Pour rappel, dans ce dossier, le mouvement d'opposition municipal bastiais, porté par Jean-Sébastien de Casalta, Jean Zuccarelli et Jean-Martin Mondoloni fustigeait des atteintes "massives et organisées" aux scrutins, tenus les 15 mars 28 juin 2020. Les requérants arguait ainsi de comportements de nature à altérer la sincérité de l'élection émanant du camp Savelli au long de la campagne.

Des courriers à caractère "de campagne de promotion publicitaire"

En ligne de mire notamment, une interview accordée par Pierre Savelli au site Corse Net Infos en juin 2020, dans laquelle le maire dénonçait l'existence d'une "arrière-cuisine" à la tête des décisions au sein de la liste Unione Per Bastia pour le second tour ; et des courriers rédigés par la présidente de l'office de l'habitat à la veille du premier tour. Dans ces lettres, envoyées à l'ensemble des locataires du parc HLM, Fabienne Giovannini félicitait le plan de rénovation des logements voté par la Collectivité de Corse, vantant au passage le travail de plusieurs candidats municipaux sortants. 

"Ces courriers, largement diffusés, avaient, comme l'a jugé à bon droit le tribunal administratif, le caractère d'une campagne de promotion publicitaire des réalisations d'une collectivité", argue le Conseil d'Etat.

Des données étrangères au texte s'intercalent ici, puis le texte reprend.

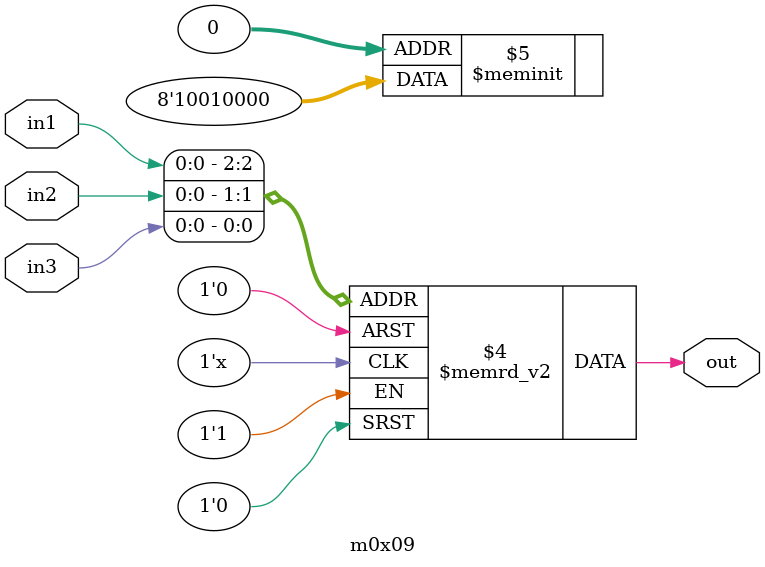
<source format=v>
module m0x09(output out, input in1, in2, in3);

   always @(in1, in2, in3)
     begin
        case({in1, in2, in3})
          3'b000: {out} = 1'b0;
          3'b001: {out} = 1'b0;
          3'b010: {out} = 1'b0;
          3'b011: {out} = 1'b0;
          3'b100: {out} = 1'b1;
          3'b101: {out} = 1'b0;
          3'b110: {out} = 1'b0;
          3'b111: {out} = 1'b1;
        endcase // case ({in1, in2, in3})
     end // always @ (in1, in2, in3)

endmodule // m0x09
</source>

Reste que ces manquements, s'ils ont pu altérer la sincérité du scrutin, "ne pouvaient, eu égard à l'écart de 1314 voix, soit 9,64% des suffrages exprimés, entre la liste de M. Savelli et M. de Casalta, fausser les résultats en ce qui concerne l'attribution à liste arrivée en tête", indiquent les magistrats.

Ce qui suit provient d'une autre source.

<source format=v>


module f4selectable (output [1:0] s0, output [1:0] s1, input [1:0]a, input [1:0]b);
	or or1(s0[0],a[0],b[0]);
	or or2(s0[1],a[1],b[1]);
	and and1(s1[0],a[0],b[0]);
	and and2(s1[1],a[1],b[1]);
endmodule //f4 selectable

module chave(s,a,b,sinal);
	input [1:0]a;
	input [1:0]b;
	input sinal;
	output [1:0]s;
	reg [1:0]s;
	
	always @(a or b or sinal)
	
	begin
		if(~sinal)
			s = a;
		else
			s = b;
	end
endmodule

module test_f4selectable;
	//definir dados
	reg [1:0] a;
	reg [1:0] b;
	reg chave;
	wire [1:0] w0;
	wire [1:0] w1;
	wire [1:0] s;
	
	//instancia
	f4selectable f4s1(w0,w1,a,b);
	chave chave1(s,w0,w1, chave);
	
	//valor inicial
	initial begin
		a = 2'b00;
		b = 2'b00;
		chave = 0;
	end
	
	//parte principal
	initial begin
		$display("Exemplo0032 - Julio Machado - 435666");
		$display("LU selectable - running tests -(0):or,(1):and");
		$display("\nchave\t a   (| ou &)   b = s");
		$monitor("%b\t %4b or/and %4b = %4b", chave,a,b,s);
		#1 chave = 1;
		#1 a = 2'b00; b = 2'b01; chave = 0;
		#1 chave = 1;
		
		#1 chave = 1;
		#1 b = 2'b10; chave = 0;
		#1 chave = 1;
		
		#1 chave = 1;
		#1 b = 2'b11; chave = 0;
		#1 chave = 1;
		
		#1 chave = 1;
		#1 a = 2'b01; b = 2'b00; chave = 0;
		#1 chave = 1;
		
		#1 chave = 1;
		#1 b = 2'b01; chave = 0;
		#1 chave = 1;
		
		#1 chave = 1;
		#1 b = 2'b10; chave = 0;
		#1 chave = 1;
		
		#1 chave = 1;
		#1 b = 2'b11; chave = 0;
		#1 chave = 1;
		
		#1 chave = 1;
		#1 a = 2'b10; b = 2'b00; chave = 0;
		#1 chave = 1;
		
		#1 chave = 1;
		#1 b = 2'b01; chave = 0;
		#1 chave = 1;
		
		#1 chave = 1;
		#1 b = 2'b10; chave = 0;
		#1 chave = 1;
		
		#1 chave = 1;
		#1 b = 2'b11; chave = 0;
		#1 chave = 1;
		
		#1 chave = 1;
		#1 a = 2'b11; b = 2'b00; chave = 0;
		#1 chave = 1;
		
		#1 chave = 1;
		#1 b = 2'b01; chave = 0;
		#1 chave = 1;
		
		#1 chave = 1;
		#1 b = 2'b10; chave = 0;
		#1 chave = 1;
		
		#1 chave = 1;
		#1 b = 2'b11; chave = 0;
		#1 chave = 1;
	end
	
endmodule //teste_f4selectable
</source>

L'attribution du 43e siège du conseil municipal à Franck Dassibat est en revanche annulée : "il aurait suffi à la liste conduite par M. de Casalta de recueillir [...] 50 voix supplémentaires au détriment de la liste conduite par M. Savelli pour bénéficier, en lieu et place de de celle-ci, de l'attribution à la plus forte moyenne du dernier siège de conseiller municipal".

Annulation du 43e siège

Dans un communiqué daté du 15 octobre, le maire de Bastia, Pierre Savelli, estime que "par cette décision, le Conseil d'Etat écarte tout soupçon de fraude électorale sur l'élection, ce que [la liste Bastia più forte Inseme, conduite par Pierre Savelli, soutient] fermement depuis plus d'un an".

"Il rejette de surcroît les motivations de la liste « Unione per Bastia » tenant au caractère diffamatoire altérant la sincérité du scrutin de certains propos tenus dans le cadre de la campagne. Le Conseil écarte également les arguments accusant la liste « Bastia Più Forte Inseme » d’avoir sollicité l’envoi de courriers aux habitants du Parc de l’Office public de l’habitat de Corse par son ancienne présidente."

Le maire regrette cependant l'annulation de l'élection de Franck Dassibat, issu de la liste Bastia più forte Inseme. "Cette décision prive le Conseil municipal de Bastia d’un jeune élu travailleur, militant, ayant à coeur les intérêts de sa ville et de son quartier, Lupinu. Au nom de notre majorité municipale, je le remercie chaleureusement pour son engagement au service de notre ville dans le cadre de son mandat électif depuis juin 2020 et lui adresse tout mon amical soutien." Le 43e siège devrait à priori rester vacant jusqu'au prochain renouvellement total ou partiel du conseil municipal.

Jugeant le contentieux désormais "clos", la municipalité espère désormais " que cette décision permettra au groupe « Unione per Bastia » de dépasser les clivages politiciens de campagne et de s’inscrire, enfin, dans une politique d’opposition constructive et saine pour notre démocratie au service des Bastiaises et des Bastiais."